What does upgrading household insulation, appliances and plumbing have in common? Lower household carbon emissions, right? How about high costs and low accessibility? 

‘Going green’ is something that feels out of reach for many Albertans.

Richard Boyd, an energy economist worked in the United Kingdom with individuals that couldn’t afford to pay their bills, let alone make their homes more green. 

When he moved to Alberta, he found the exact same problem in the country’s energy capital; now he’s here to help.

Boyd came to Alberta in 2008, after working on the energy poverty strategy for the U.K. 

Energy poverty is “a situation where a household finds it difficult to afford a level of energy services at home where they feel comfortable or it’s not impacting their health,” says Boyd.
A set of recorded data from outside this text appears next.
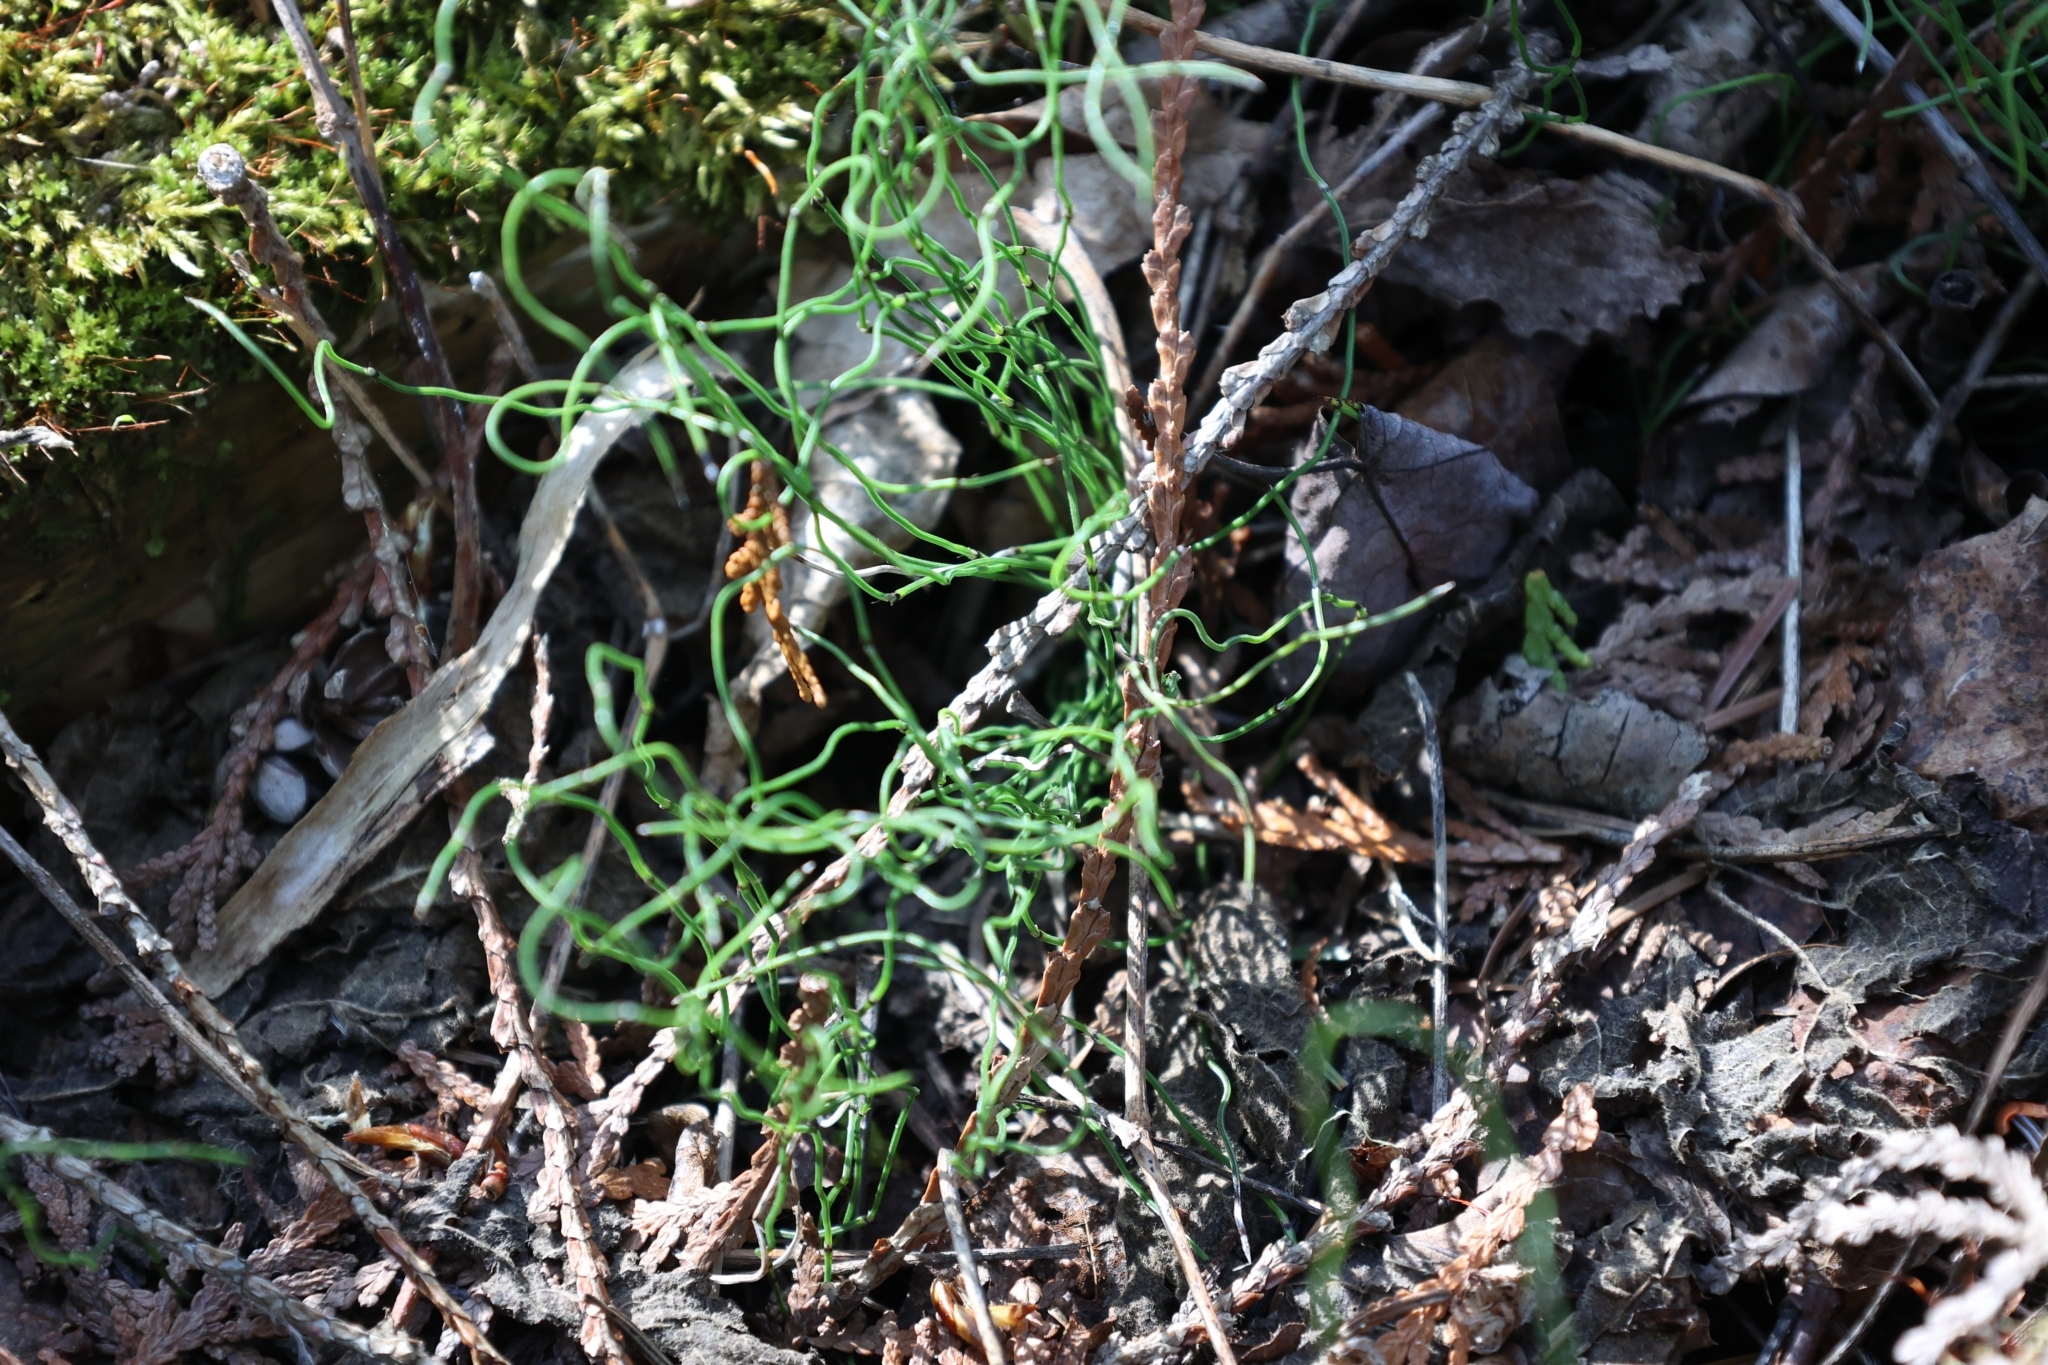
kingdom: Plantae
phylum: Tracheophyta
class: Polypodiopsida
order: Equisetales
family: Equisetaceae
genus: Equisetum
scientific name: Equisetum scirpoides
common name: Delicate horsetail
Boyd came to Alberta to do an analysis for the Energy Efficiency Alberta program, estimating cost and emission savings from the different provincial programs. He found that participation was exclusive to certain income groups, with very little participation from disadvantaged populations. 

Because of his experience with energy poverty in the U.K. – he knew something was missing here.

Boyd perceived Alberta to be a wealthy province, where people should be able to pay their energy bills. He was surprised when he found out that wasn’t the case, as there were no current programs in place to address this problem.

Boyd, along with Helen Corbett from the All One Sky Foundation and a group of stakeholders started with research and workshops. What was the extent of the problem in Alberta?

From there, the project kicked off in 2015 with a paper titled: Energy Poverty, an Agenda for Alberta. A paper that explains the health effects and social impacts that were the primary drivers behind the strategies placed in Europe and the U.K. 

Four years later, they are putting their proposal into action. Boyd, using inspiration from his work on energy poverty in the U.K., planned Edmonton’s first set of ‘energy cafes’ which are due to begin this month.

The café’s focus is on education and although that may not sound as sexy as Ty Pennington yelling “move that bus!” unveiling a zero-carbon footprint dwelling from the U.K. ‘s cafés scored favourably, with the average participant rating of nine out of 10 for benefits experienced since starting the program.

The programs carry little to no cost for their attendees and the lessons are personalized based on household lifestyles and resources. 

They are taught things like how to properly read their utility bills and how to save money while reducing household stress.

Between one in five to one in seven households are candidates for the program.

“Given that it’s at least 20 per cent of the population, and doing that in multiple cities – that’s where it all adds up. So each house makes a difference,” says Boyd.

Because ‘going green’ feels like a rich man’s game, many aren’t aware of the impact they can make.

“We need to make a low carbon future inclusive,” Boyd says. “You know everyone recognizes that you need to bring everybody along, you can’t leave anyone behind.”